▶ Your objective: Both the line containing "duodenum reveals moderate" and the line containing "endometrial stroma are" belong to the span. Output exactly that span from the listing below, and nothing outside it.

[Start of section]

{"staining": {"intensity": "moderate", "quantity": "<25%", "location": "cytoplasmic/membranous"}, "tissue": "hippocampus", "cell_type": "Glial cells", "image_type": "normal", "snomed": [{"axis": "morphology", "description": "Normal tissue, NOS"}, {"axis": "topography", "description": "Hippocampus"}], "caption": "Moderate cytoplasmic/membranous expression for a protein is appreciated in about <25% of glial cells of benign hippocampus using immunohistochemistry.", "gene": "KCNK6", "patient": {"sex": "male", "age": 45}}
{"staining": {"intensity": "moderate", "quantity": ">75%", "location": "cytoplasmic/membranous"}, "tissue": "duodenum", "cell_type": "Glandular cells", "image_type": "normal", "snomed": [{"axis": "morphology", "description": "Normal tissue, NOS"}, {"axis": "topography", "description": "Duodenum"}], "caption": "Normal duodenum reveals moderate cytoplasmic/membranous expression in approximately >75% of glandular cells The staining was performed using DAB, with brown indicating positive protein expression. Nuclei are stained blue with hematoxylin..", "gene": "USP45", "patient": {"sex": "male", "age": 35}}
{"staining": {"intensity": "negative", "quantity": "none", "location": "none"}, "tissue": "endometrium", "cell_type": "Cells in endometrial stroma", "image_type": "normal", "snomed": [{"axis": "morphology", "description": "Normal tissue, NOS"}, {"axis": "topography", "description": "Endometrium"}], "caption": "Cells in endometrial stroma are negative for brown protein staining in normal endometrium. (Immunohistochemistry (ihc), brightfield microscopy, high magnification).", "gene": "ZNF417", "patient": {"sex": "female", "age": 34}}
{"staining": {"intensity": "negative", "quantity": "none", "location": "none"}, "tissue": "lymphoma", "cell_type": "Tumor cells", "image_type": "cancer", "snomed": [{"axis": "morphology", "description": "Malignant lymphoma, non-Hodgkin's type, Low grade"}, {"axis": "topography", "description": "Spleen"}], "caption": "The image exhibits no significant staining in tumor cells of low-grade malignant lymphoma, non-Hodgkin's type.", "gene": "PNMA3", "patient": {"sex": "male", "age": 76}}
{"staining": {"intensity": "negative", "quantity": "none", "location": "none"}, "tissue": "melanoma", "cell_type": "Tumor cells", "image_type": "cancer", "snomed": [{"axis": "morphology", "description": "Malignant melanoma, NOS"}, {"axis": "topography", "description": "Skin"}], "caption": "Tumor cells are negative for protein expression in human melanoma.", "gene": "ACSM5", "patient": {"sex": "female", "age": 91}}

[End of section]

▶ Response to the task:
{"staining": {"intensity": "moderate", "quantity": ">75%", "location": "cytoplasmic/membranous"}, "tissue": "duodenum", "cell_type": "Glandular cells", "image_type": "normal", "snomed": [{"axis": "morphology", "description": "Normal tissue, NOS"}, {"axis": "topography", "description": "Duodenum"}], "caption": "Normal duodenum reveals moderate cytoplasmic/membranous expression in approximately >75% of glandular cells The staining was performed using DAB, with brown indicating positive protein expression. Nuclei are stained blue with hematoxylin..", "gene": "USP45", "patient": {"sex": "male", "age": 35}}
{"staining": {"intensity": "negative", "quantity": "none", "location": "none"}, "tissue": "endometrium", "cell_type": "Cells in endometrial stroma", "image_type": "normal", "snomed": [{"axis": "morphology", "description": "Normal tissue, NOS"}, {"axis": "topography", "description": "Endometrium"}], "caption": "Cells in endometrial stroma are negative for brown protein staining in normal endometrium. (Immunohistochemistry (ihc), brightfield microscopy, high magnification).", "gene": "ZNF417", "patient": {"sex": "female", "age": 34}}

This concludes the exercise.